- _What you will do_
Copy the lines below verbatim, omitting the pictures from your output.
-- Start of Material shown --
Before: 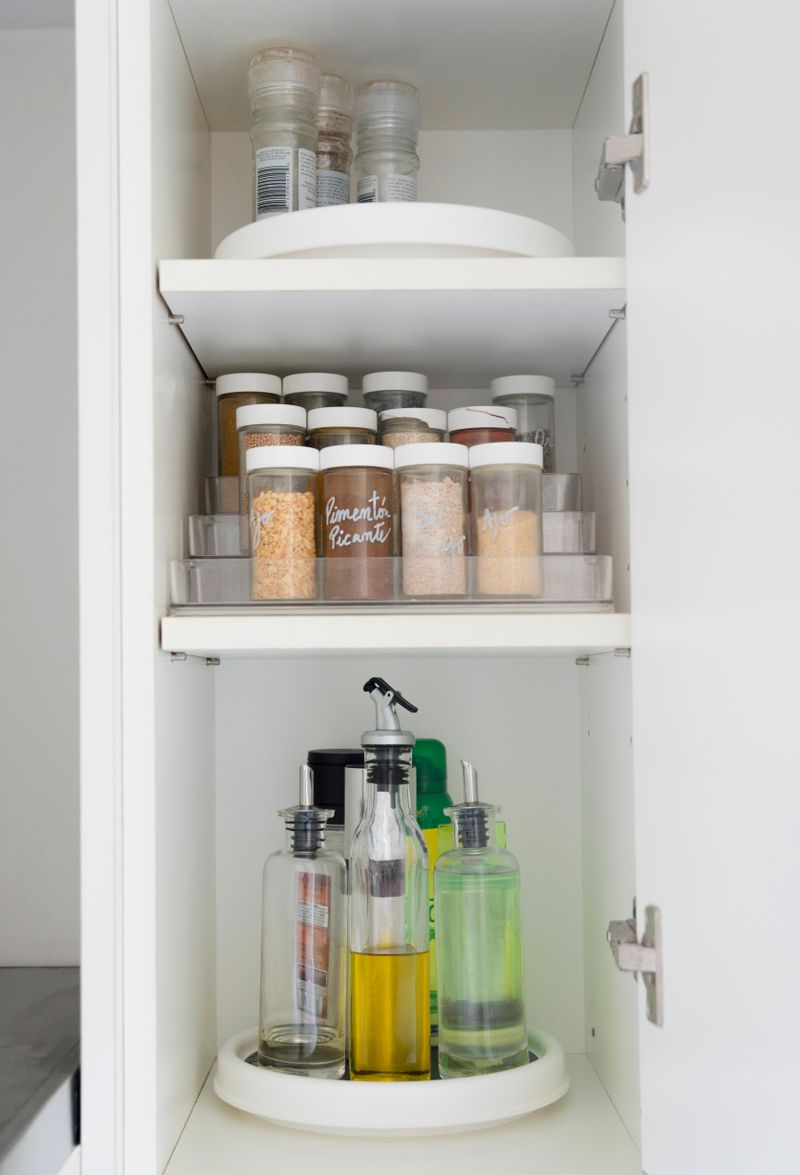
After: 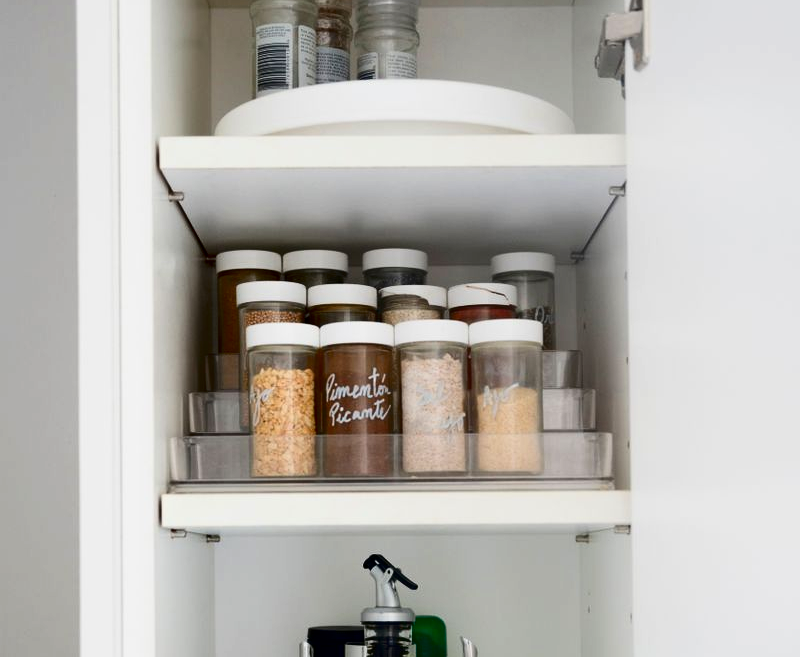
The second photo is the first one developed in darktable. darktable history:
exposure: black level correction 0.005, exposure 0.015 EV, compensate highlight preservation false
contrast brightness saturation: contrast 0.194, brightness -0.229, saturation 0.116
crop and rotate: top 10.539%, bottom 33.509%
-- End of Material shown --
- _Response to the task_
Before: 
After: 
The second photo is the first one developed in darktable. darktable history:
exposure: black level correction 0.005, exposure 0.015 EV, compensate highlight preservation false
contrast brightness saturation: contrast 0.194, brightness -0.229, saturation 0.116
crop and rotate: top 10.539%, bottom 33.509%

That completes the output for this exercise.